• Angezeigter Text:
────

Entscheidungsstichwort (Thema)
Verhängung eines Ordnungsgeldes bei Nichterscheinen eines persönlich geladenen Beteiligten. Ermessensausübung
Leitsatz (amtlich)
Aus dem Ordnungsgeldbeschluss gegen einen nicht erschienenen Beteiligten, dessen persönliches Erscheinen angeordnet war, muss erkennbar sein, dass bei der Verhängung des Ordnungsgeldes eine Ermessensentscheidung getroffen worden ist.
Tenor
I. Auf die Beschwerde der Beschwerdeführerin wird der Ordnungsgeldbeschluss des Sozialgerichts München vom 18.10.2022 aufgehoben.
II. Die außergerichtlichen Kosten der Beschwerdeführerin für die Beschwerde trägt die Staatskasse.
Gründe
I.
Die Beschwerdeführerin (im Folgenden: Bf.) wendet sich gegen den Ordnungsgeldbeschluss vom 18.10.2022, den das Sozialgericht München (SG) gegen sie wegen unentschuldigten Nichterscheinens zum Termin zur mündlichen Verhandlung am 18.10.2022 verhängt hat.

────

• Aufgelistete Einträge:

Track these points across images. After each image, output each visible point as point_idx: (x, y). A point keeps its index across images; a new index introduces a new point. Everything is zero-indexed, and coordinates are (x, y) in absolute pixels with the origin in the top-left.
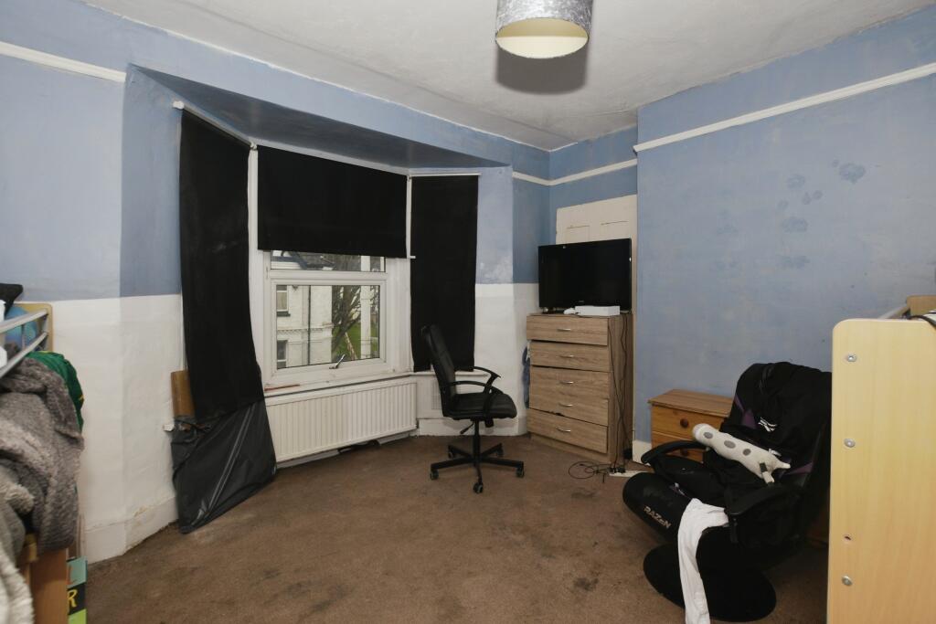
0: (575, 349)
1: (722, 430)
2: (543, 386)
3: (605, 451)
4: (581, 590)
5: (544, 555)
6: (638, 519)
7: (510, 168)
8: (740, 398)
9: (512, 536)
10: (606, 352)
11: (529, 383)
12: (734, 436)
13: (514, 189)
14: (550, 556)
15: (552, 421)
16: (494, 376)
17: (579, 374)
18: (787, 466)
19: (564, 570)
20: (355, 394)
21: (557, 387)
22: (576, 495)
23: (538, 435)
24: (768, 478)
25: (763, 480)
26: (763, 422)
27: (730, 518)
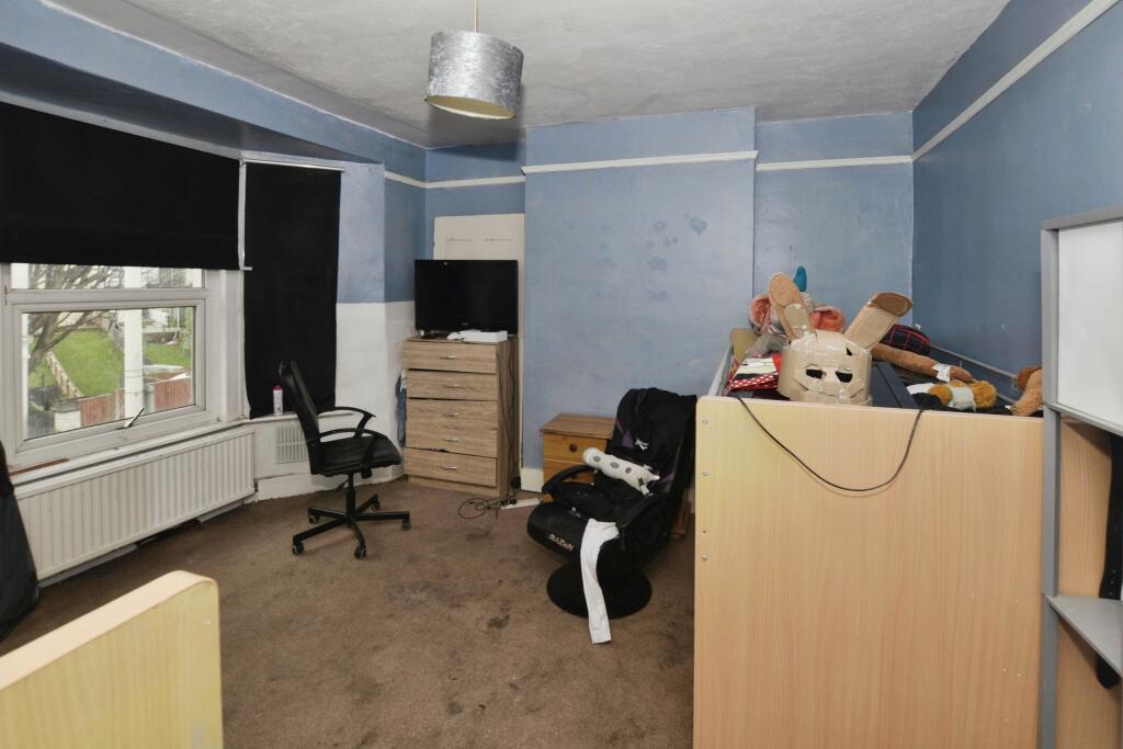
0: (459, 377)
1: (607, 452)
2: (423, 421)
3: (494, 485)
4: (495, 629)
5: (452, 607)
6: (543, 547)
7: (381, 166)
8: (621, 422)
9: (413, 596)
10: (495, 379)
11: (405, 419)
12: (618, 457)
13: (386, 192)
14: (458, 606)
15: (435, 459)
16: (367, 416)
17: (465, 405)
18: (657, 478)
19: (475, 614)
20: (164, 461)
21: (440, 420)
22: (472, 537)
23: (416, 477)
24: (645, 490)
25: (641, 493)
26: (639, 442)
27: (620, 530)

────

• Aufgabenstellung:
• A. Nenne alle Überschriften im Gerichtsbeschluss zum Ordnungsgeld, die allein auf einer Zeile stehen und nicht nur aus einer römischen Ziffer bestehen.
• B. Gib den Abschnitt des Gerichtsbeschlusses zum Ordnungsgeld von „Entscheidungsstichwort (Thema)“ bis „trägt die Staatskasse.“ wortgetreu aus.

• Lösungen:
• A.
Entscheidungsstichwort (Thema)
Leitsatz (amtlich)
Tenor
Gründe

• B.
Entscheidungsstichwort (Thema)
Verhängung eines Ordnungsgeldes bei Nichterscheinen eines persönlich geladenen Beteiligten. Ermessensausübung
Leitsatz (amtlich)
Aus dem Ordnungsgeldbeschluss gegen einen nicht erschienenen Beteiligten, dessen persönliches Erscheinen angeordnet war, muss erkennbar sein, dass bei der Verhängung des Ordnungsgeldes eine Ermessensentscheidung getroffen worden ist.
Tenor
I. Auf die Beschwerde der Beschwerdeführerin wird der Ordnungsgeldbeschluss des Sozialgerichts München vom 18.10.2022 aufgehoben.
II. Die außergerichtlichen Kosten der Beschwerdeführerin für die Beschwerde trägt die Staatskasse.